I was the little man who wasn’t there — a role at which I’d become adept. But who the hell were those mustached assassins? They had been young — mid-to late twenties, well dressed — but nonetheless cold-blooded pros who knew their way around firearms and were unperturbed about the notion of pulling off back-to-back hits. Out of town talent, almost certainly — hired by Charley Fischetti, who had skipped in anticipation of the heat the two murders would stir up.

The day after the news got around, just about every other major hoodlum in town had skipped, as well. In the papers the morning after the murders, Kefauver — in Kansas City holding hearings — was quoted as saying the Drury and Bas hits “showed the savagery of Chicago gangland. There is no doubt that the slaying of our key witness, former police lieutenant William Drury, is a brutal attempt to thwart our investigation.”

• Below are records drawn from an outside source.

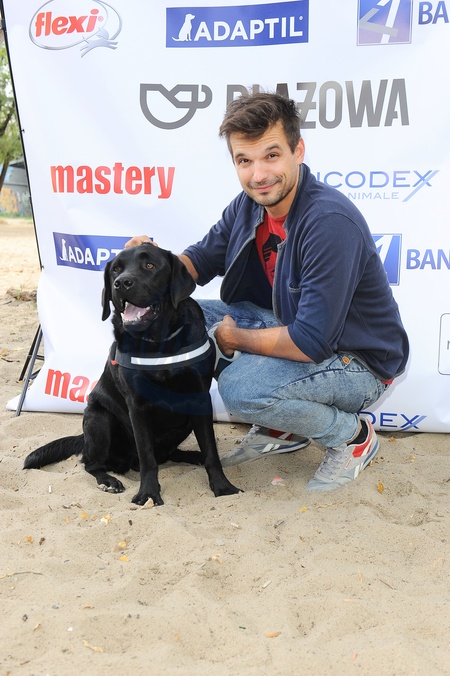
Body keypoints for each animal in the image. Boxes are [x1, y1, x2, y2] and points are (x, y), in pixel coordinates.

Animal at [24, 244, 240, 506]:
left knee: (169, 454)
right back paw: (108, 481)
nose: (121, 283)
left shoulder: (199, 398)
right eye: (115, 269)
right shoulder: (137, 406)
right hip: (99, 418)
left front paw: (222, 486)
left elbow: (210, 450)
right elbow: (147, 457)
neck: (158, 343)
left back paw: (192, 455)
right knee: (91, 463)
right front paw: (148, 494)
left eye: (150, 265)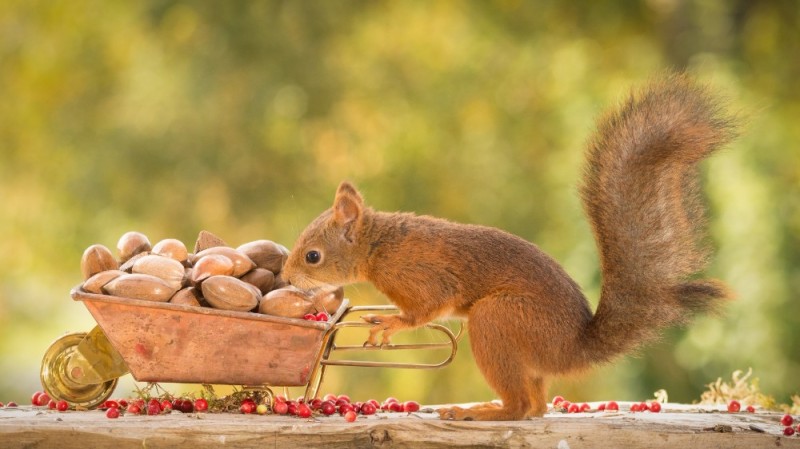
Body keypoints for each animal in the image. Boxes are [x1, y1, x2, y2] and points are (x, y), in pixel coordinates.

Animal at [282, 73, 736, 420]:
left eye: (313, 256)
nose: (286, 276)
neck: (379, 246)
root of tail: (570, 349)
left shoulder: (420, 276)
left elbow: (425, 309)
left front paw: (390, 323)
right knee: (535, 407)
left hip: (498, 321)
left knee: (521, 407)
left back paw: (480, 412)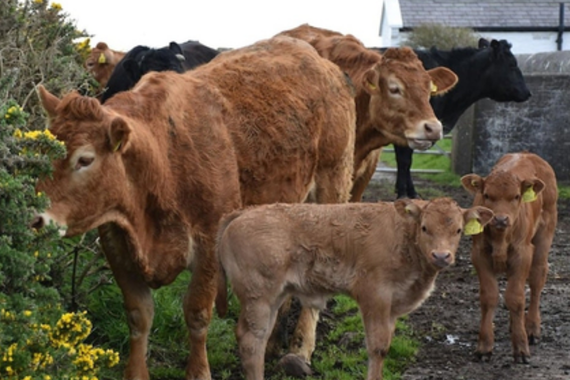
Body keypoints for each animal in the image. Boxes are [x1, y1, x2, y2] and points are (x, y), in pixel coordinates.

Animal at [34, 34, 356, 378]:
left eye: (85, 159)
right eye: (44, 148)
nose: (37, 217)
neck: (162, 159)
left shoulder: (208, 245)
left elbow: (197, 314)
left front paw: (199, 371)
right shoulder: (116, 241)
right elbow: (138, 314)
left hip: (332, 185)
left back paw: (300, 349)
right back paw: (271, 343)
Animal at [217, 197, 492, 378]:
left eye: (458, 230)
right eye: (425, 228)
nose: (441, 256)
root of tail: (243, 212)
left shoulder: (392, 306)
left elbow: (385, 346)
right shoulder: (375, 295)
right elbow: (377, 347)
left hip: (273, 297)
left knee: (259, 338)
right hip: (259, 296)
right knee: (251, 340)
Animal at [388, 38, 532, 199]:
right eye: (512, 64)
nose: (527, 92)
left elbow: (405, 159)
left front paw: (410, 192)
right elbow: (405, 160)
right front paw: (403, 194)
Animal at [462, 153, 556, 364]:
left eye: (516, 196)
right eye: (487, 195)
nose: (500, 219)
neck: (500, 239)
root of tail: (527, 153)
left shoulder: (523, 254)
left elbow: (516, 298)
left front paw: (521, 348)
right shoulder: (479, 254)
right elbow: (490, 296)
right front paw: (484, 347)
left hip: (544, 236)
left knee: (536, 279)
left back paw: (531, 328)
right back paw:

Kefauver — who rejected Tubbo’s claim that the Drury and Bas murders were “unrelated” — retaliated by turning over more than a dozen subpoenas to the U.S. Marshal’s office in Chicago. But the small army of servers discovered that the mansions and penthouse apartments of such Outfit luminaries as Jake Guzik, Tony Accardo, Paul Ricca, and (of course) the Fischetti brothers contained only servants and the occasional wife.